= Aim of the exercise =
Apart from the images, output the data below exactly.

= Supplied data =
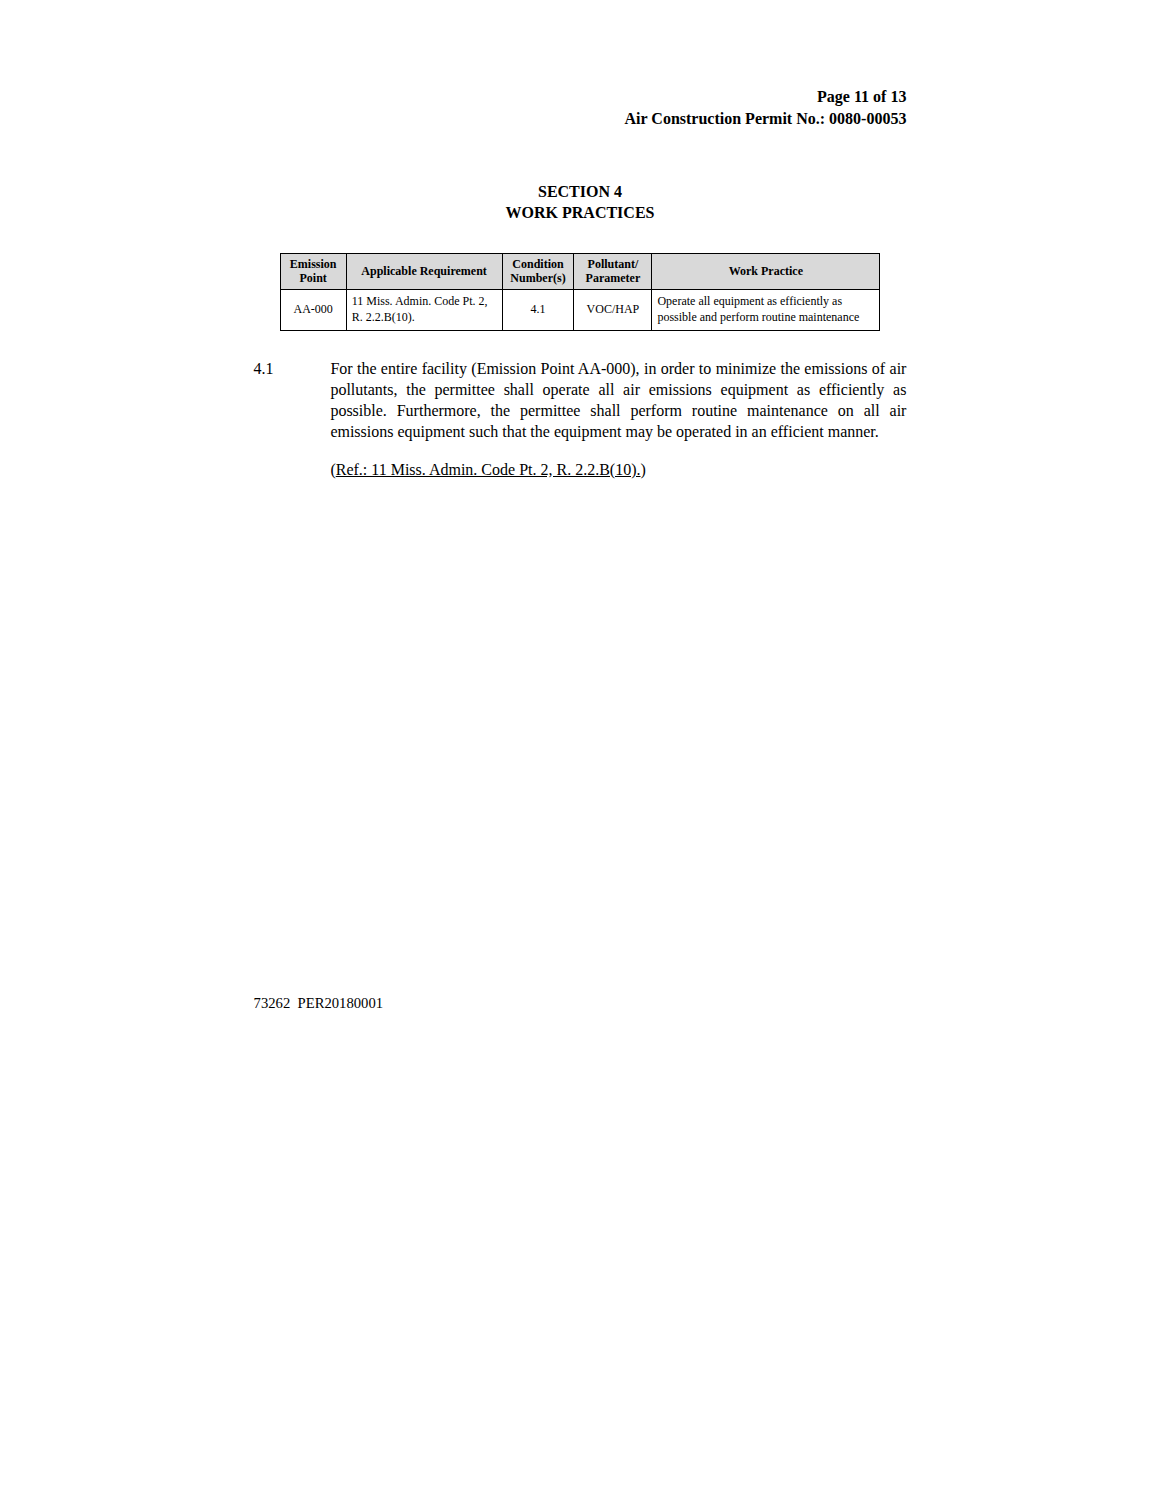Page 11 of 13
Air Construction Permit No.: 0080-00053
SECTION 4
WORK PRACTICES
| Emission Point | Applicable Requirement | Condition Number(s) | Pollutant/ Parameter | Work Practice |
| --- | --- | --- | --- | --- |
| AA-000 | 11 Miss. Admin. Code Pt. 2, R. 2.2.B(10). | 4.1 | VOC/HAP | Operate all equipment as efficiently as possible and perform routine maintenance |
4.1
For the entire facility (Emission Point AA-000), in order to minimize the emissions of air pollutants, the permittee shall operate all air emissions equipment as efficiently as possible. Furthermore, the permittee shall perform routine maintenance on all air emissions equipment such that the equipment may be operated in an efficient manner.
(Ref.: 11 Miss. Admin. Code Pt. 2, R. 2.2.B(10).)
73262 PER20180001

= Expected output =
Page 11 of 13
Air Construction Permit No.: 0080-00053
SECTION 4
WORK PRACTICES
| Emission Point | Applicable Requirement | Condition Number(s) | Pollutant/ Parameter | Work Practice |
| --- | --- | --- | --- | --- |
| AA-000 | 11 Miss. Admin. Code Pt. 2, R. 2.2.B(10). | 4.1 | VOC/HAP | Operate all equipment as efficiently as possible and perform routine maintenance |
4.1
For the entire facility (Emission Point AA-000), in order to minimize the emissions of air pollutants, the permittee shall operate all air emissions equipment as efficiently as possible. Furthermore, the permittee shall perform routine maintenance on all air emissions equipment such that the equipment may be operated in an efficient manner.
(Ref.: 11 Miss. Admin. Code Pt. 2, R. 2.2.B(10).)
73262 PER20180001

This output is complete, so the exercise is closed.